(PROBLEM REQUIREMENTS) Each line of the data below that holds the word "black" is to be reported in full.

[DATA PROVIDED Boundary: Start]

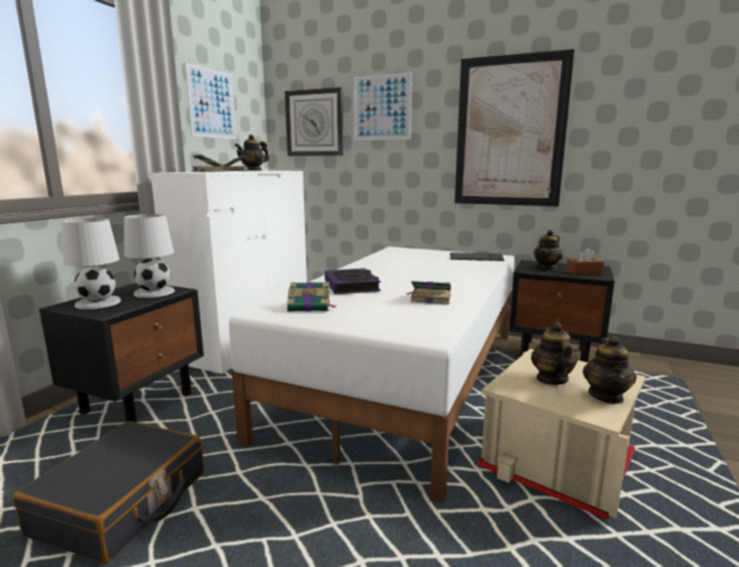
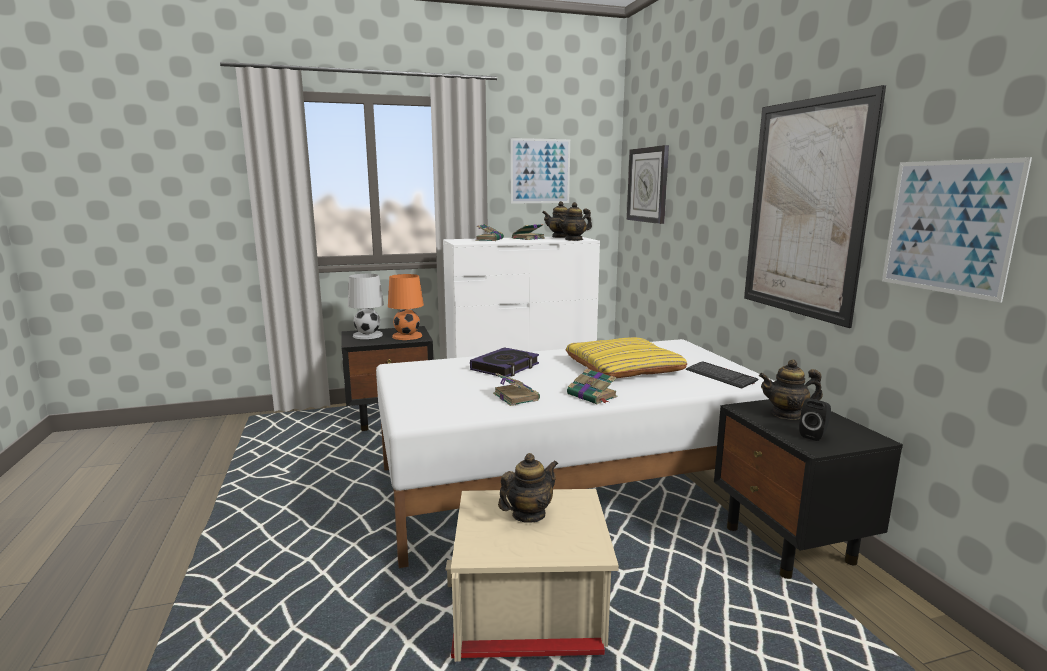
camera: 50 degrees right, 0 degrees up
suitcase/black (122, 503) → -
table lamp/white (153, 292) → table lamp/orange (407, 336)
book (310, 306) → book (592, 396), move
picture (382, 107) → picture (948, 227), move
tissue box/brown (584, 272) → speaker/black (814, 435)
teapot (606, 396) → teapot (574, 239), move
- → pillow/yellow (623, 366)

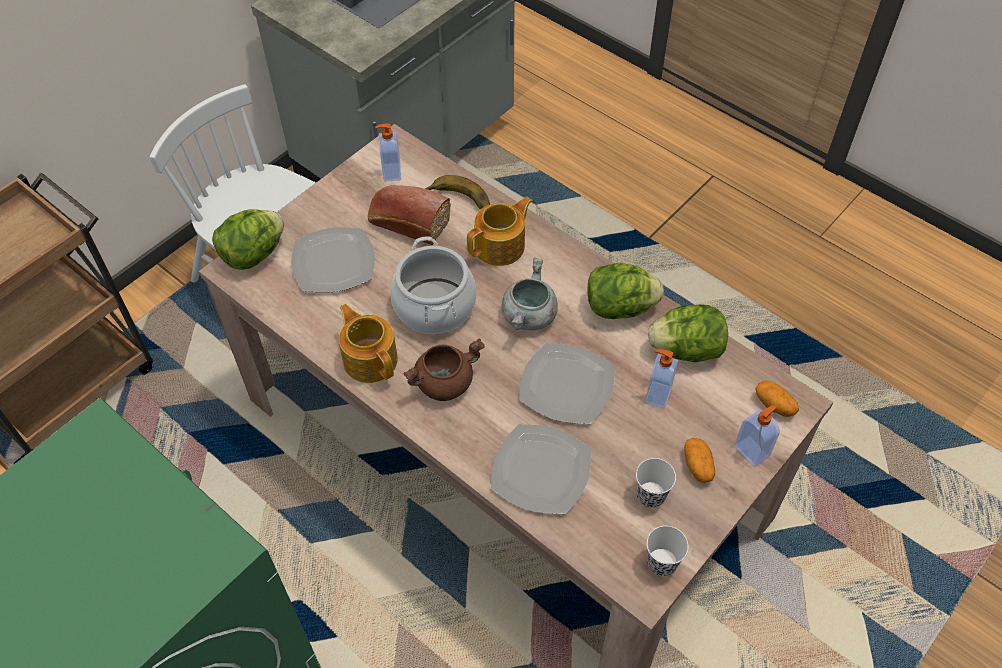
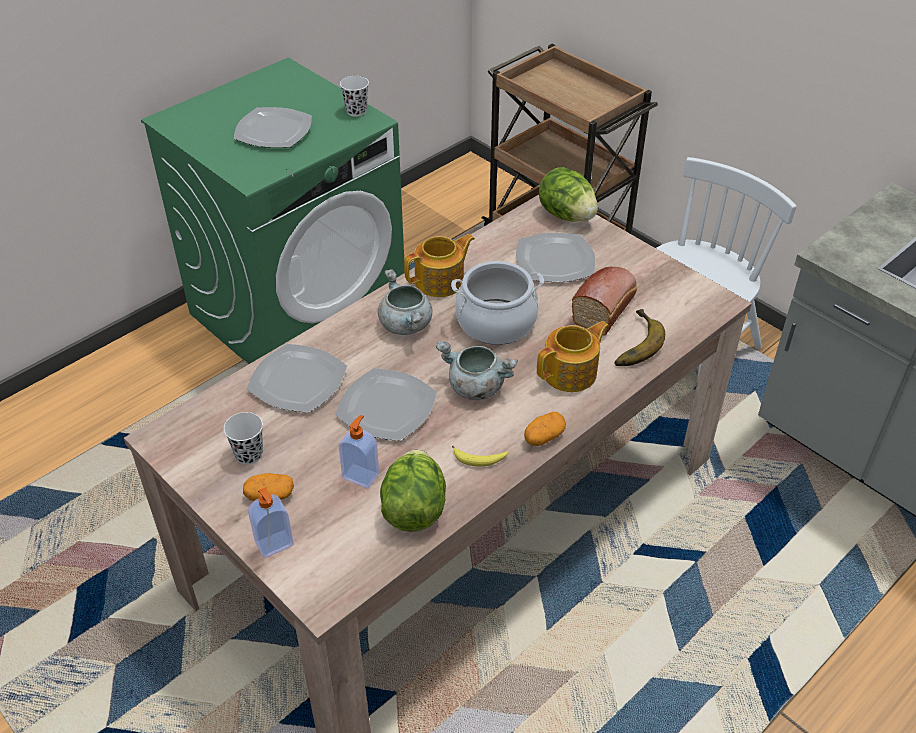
camera: 95 degrees right, 10 degrees down
soap dispenser (391, 172) → -
cooking pot/brown (444, 382) → cooking pot/grey (407, 325)
teapot (501, 246) → teapot (571, 373), 90 degrees counterclockwise
lettuce (619, 307) → banana (479, 459)
cup/white (661, 563) → cup/white (356, 111), move
potato (774, 405) → potato (544, 437), move
- → plate (274, 131)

[DATA PROVIDED Boundary: End]

(SOLUTION FOR THIS EXERCISE)
suitcase/black (122, 503) → -
tissue box/brown (584, 272) → speaker/black (814, 435)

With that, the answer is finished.